What is smishing? How can you identify smishing attempts? What can you do to protect yourself from them? To find the answers to these questions, keep on reading.
What is Smishing?
To understand what smishing is, you first need to understand what phishing is. Phishing is a type of cybercrime in which an attacker sends emails to their targets. The emails appear as if they’re from credible sources and lure the targeted individual into providing sensitive data (they’re name, credit card info, passwords, etc.), visiting malicious sites, or clicking on links that infect devices with viruses. The attacker then uses the information that they collected to access the victim’s personal accounts. These attacks can have serious repercussions, as they can result in financial losses and identity theft.
Smishing is a type of phishing, but rather than email, criminals attack smartphones via SMS (short message service) messages, better known as text messages. The term “smishing” was derived by combining the terms “SMS” and “phishing”.
How Smishing Works
Smishing messages are text messages that are sent with ill intent. Just like phishing emails, smishing messages attempt to trick victims into providing sensitive personal information. In order to encourage their targets to interact with the attacks, hackers have several tricks up their sleeves. They use social engineering, a form of manipulation that aims to make the smishing messages more enticing, thus sparking the victim’s curiosity and increasing the likelihood that they will willingly give up their personal and confidential information; social security numbers, passwords, banking details, etc.
Cybercriminals know that simply sending out text messages that ask their targets to hand over their bank account numbers probably isn’t going to work, which is why they use social engineering tactics. These tactics aim to gain the victim’s trust, increasing the likelihood that they will share their sensitive information.

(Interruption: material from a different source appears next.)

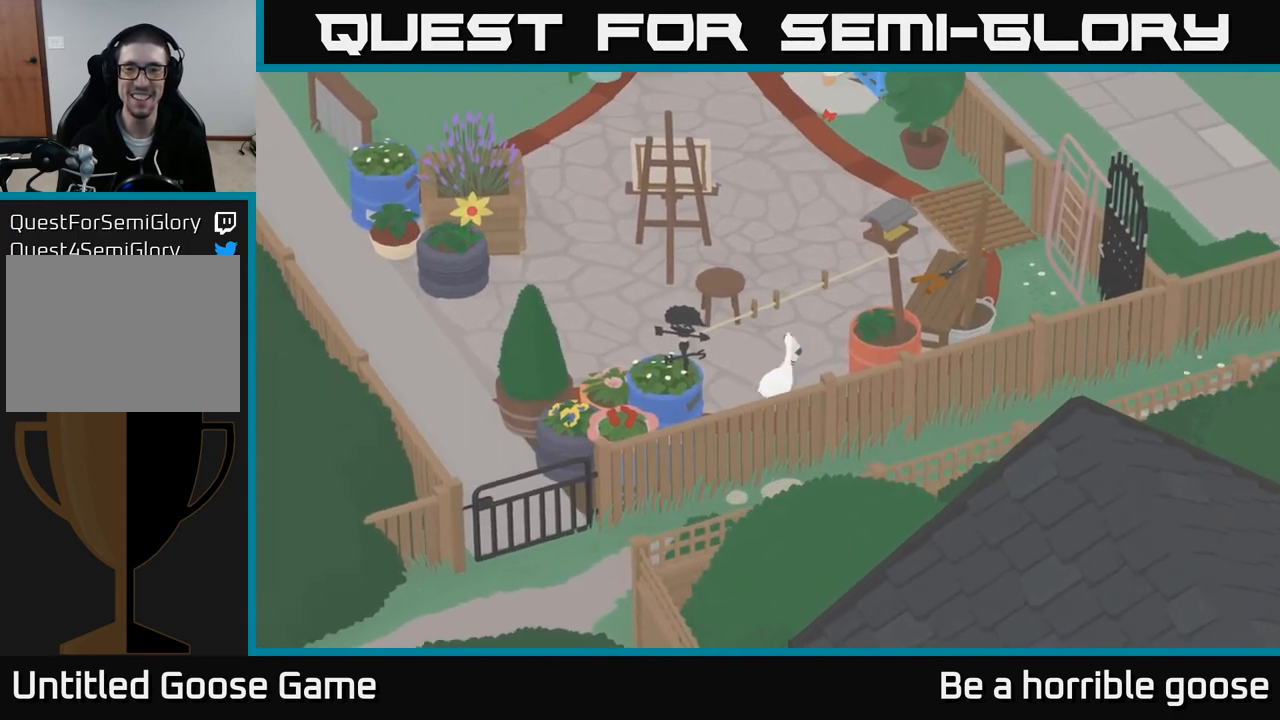
{"buttons": ["A"], "left_stick": "up", "right_stick": "center", "events": [[250, "left_stick", "up-left"], [433, "left_stick", "up"]]}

How to Protect Yourself from Smishing Attacks
You don’t have to fall victim to the tricks that cybercriminals use to try to acquire your personal information. By being aware and knowing what to look for, you can avoid interacting with malicious SMS messages that you may receive. Here’s a look at some examples of smishing messages that you’re definitely going to want to steer clear of:
DigitalEra is a leading solution provider of network and cybersecurity products and services, serving major business, education and governmental agencies throughout the US. In addition to access to the most sophisticated and effective security products, DigitalEra provides expert guidance on use as well as ongoing security counsel and insights that help their clients prevent security breaches and mitigate threats. For more information, visit:www.digitaleragroup.com.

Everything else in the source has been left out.